** SOURCE DOCUMENT follows **
Dr. Natalie Harrower is the Executive Director of the CRDCN, having assumed the role in April 2023. Prior to joining the CRDCN, she was Director of the Digital Repository of Ireland (DRI), Ireland’s national research infrastructure for data from the humanities, social sciences and cultural heritage. During her directorship, she was responsible for securing a core operational funding line from the Irish government, developing a national membership model, and establishing a sustainable business model with income streams from European research projects, philanthropic organisations, and industry partners. Under her leadership, the DRI transformed from a project-funded repository to an award-winning national research infrastructure with a prominent international profile and multiple partnerships across Europe and beyond.
Over the last decade, Dr. Harrower has supported the policy and implementation of Open Science practices in the research ecosystem. In Ireland, she helped to steer the National Open Research Forum (NORF), securing the first grant for coordinated implementation of Open Science across the country, which also saw the appointment of Ireland’s National Open Research Coordinator at the DRI. At the same time, she contributed to the development of international policy development as a member of groups such as the European Commission’s high-level expert group on FAIR data, the European Open Science Cloud’s (EOSC) FAIR working group, the Open Science Taskforce of ALLEA (the European Federation of Academies of Sciences and Humanities), and the OECD Global Science Forum’s expert group on Business Models for Sustainable Data Repositories.
** End of SOURCE DOCUMENT **
** DATA LISTING follows **
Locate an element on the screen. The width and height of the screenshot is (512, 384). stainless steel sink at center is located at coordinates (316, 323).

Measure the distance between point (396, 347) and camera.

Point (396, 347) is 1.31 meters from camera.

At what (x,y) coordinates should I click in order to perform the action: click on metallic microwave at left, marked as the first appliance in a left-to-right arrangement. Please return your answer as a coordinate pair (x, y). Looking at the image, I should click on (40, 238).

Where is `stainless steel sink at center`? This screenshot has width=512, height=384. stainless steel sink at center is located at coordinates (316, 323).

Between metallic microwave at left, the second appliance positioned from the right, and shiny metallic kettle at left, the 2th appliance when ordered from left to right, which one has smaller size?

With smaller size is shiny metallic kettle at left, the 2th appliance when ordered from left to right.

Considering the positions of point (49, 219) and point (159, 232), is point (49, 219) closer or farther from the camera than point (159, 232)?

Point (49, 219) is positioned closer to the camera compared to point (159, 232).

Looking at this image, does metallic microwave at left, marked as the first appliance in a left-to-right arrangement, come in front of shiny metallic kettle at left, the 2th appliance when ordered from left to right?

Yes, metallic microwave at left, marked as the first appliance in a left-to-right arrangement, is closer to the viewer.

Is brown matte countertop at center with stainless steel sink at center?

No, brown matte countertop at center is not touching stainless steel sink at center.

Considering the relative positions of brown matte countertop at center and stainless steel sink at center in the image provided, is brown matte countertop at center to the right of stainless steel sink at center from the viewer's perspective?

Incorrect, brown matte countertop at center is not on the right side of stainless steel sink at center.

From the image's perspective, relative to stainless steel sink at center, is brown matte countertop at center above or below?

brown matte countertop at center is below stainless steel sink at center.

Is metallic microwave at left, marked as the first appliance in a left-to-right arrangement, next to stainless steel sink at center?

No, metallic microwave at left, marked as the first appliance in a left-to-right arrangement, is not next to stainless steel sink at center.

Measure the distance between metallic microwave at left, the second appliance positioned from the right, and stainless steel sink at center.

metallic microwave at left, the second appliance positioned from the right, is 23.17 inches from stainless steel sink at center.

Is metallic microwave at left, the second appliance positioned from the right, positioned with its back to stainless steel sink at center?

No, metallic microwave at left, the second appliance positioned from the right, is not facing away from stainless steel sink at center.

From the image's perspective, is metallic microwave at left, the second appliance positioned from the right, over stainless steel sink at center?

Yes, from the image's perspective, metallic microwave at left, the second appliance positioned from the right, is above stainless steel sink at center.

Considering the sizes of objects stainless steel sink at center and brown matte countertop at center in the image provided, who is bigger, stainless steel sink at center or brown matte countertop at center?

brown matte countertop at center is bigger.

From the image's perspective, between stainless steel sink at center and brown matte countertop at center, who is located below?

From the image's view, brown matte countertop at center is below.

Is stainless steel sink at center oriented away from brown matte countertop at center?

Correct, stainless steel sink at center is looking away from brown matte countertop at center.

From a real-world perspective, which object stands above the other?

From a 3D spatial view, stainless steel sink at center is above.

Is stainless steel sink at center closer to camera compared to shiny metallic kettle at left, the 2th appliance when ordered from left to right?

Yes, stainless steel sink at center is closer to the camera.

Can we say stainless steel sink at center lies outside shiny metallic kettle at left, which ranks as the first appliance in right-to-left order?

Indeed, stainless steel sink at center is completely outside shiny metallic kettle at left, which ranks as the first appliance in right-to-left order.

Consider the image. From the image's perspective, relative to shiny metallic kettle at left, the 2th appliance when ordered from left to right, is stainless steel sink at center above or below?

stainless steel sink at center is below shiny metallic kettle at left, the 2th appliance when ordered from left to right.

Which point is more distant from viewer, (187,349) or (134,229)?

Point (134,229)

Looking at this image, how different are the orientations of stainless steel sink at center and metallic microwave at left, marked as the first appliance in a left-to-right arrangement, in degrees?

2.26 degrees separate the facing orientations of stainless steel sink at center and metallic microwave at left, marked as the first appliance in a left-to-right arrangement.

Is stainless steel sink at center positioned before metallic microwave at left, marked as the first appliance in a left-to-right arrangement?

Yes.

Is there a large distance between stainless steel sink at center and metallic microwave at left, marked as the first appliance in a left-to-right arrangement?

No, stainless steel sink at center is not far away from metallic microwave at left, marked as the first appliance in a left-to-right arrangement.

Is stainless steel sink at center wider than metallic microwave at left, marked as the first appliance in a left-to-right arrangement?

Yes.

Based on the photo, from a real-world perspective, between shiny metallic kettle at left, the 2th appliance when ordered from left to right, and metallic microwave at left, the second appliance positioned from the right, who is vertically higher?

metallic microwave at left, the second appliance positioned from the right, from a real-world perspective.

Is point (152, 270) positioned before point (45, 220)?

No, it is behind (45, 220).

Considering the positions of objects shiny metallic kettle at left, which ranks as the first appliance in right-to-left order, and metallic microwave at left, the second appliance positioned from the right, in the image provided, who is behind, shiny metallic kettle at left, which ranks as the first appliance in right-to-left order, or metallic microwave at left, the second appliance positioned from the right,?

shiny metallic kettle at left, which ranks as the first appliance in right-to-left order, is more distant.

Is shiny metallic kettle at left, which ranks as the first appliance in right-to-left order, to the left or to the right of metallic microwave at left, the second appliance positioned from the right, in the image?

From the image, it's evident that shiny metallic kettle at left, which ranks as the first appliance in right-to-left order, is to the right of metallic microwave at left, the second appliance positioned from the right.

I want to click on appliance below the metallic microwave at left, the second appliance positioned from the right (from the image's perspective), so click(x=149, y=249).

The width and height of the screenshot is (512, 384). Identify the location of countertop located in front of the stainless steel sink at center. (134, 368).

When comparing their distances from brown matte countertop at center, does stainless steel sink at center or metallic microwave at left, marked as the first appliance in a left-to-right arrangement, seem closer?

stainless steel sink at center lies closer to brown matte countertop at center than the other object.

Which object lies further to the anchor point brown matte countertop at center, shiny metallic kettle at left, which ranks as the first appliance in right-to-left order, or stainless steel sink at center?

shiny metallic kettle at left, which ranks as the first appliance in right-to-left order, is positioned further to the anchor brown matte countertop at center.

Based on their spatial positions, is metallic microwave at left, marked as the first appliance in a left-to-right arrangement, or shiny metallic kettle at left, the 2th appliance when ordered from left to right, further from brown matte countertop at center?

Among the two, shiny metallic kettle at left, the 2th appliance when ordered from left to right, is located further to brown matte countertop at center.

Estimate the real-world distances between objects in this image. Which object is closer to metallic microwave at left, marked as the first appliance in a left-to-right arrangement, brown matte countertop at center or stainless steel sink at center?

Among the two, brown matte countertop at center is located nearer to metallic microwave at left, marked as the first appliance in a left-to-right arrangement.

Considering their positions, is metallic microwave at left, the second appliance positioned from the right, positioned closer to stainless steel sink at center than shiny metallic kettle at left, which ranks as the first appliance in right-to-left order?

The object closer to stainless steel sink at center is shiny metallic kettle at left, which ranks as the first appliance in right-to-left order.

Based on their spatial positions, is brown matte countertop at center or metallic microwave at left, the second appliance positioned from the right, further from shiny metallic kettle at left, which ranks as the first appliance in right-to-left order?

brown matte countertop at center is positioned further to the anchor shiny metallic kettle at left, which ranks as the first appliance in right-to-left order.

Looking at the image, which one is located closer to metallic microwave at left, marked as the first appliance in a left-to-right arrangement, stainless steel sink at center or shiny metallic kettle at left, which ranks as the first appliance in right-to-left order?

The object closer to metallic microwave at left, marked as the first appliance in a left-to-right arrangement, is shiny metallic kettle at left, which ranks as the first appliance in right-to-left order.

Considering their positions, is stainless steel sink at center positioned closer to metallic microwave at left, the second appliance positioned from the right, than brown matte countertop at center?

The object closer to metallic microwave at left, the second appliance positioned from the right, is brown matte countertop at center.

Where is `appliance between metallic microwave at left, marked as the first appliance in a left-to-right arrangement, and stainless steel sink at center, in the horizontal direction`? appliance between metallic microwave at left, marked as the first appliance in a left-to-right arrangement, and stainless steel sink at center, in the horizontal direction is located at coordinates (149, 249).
** End of DATA LISTING **
## PROBLEMS AND TASKS:
1. Could you duplicate the passage of the Natalie Harrower biography between "Over the last" and "Sustainable Data Repositories.", inclusive?
2. Can you write the next part of the Natalie Harrower biography, picking up after its final sentence?

## LIST OF ANSWERS:
1.
Over the last decade, Dr. Harrower has supported the policy and implementation of Open Science practices in the research ecosystem. In Ireland, she helped to steer the National Open Research Forum (NORF), securing the first grant for coordinated implementation of Open Science across the country, which also saw the appointment of Ireland’s National Open Research Coordinator at the DRI. At the same time, she contributed to the development of international policy development as a member of groups such as the European Commission’s high-level expert group on FAIR data, the European Open Science Cloud’s (EOSC) FAIR working group, the Open Science Taskforce of ALLEA (the European Federation of Academies of Sciences and Humanities), and the OECD Global Science Forum’s expert group on Business Models for Sustainable Data Repositories.

2.
As a longstanding contributor to the Research Data Alliance, she collaborated with global colleagues on initiatives such as the RDA COVID-19 data sharing working group, and the RDA Financial Sustainability Taskforce, which put inclusion and diversity at the centre of its development. She serves on the Canadian National Committee for CODATA, as a judge for international Digital Preservation Awards, is past chair of ALLEA’s E-Humanities working group, and past member of Ireland’s National Archives Advisory Council.
Dr. Harrower is a Vice Chair on the Social Science and Humanities panel for the European Commission’s Marie Sklodowska-Curie Actions Postdoctoral Fellowships, and serves on the Swiss National Science Foundation’s (SNSF) review panel for Switzerland’s SSH Data and Research Infrastructures. In addition to reviewing key research projects in EOSC implementation for the European Commission, she has also served on the review panel for the Digital Research Alliance of Canada’s Data Champions projects.
Dr. Harrower started her career as a researcher and lecturer at Queen’s University and the University of Toronto. She holds a PhD in performance studies and film from the University of Toronto, and Masters in Political Science from York University, and an honours BA in political studies and drama from Queen’s University.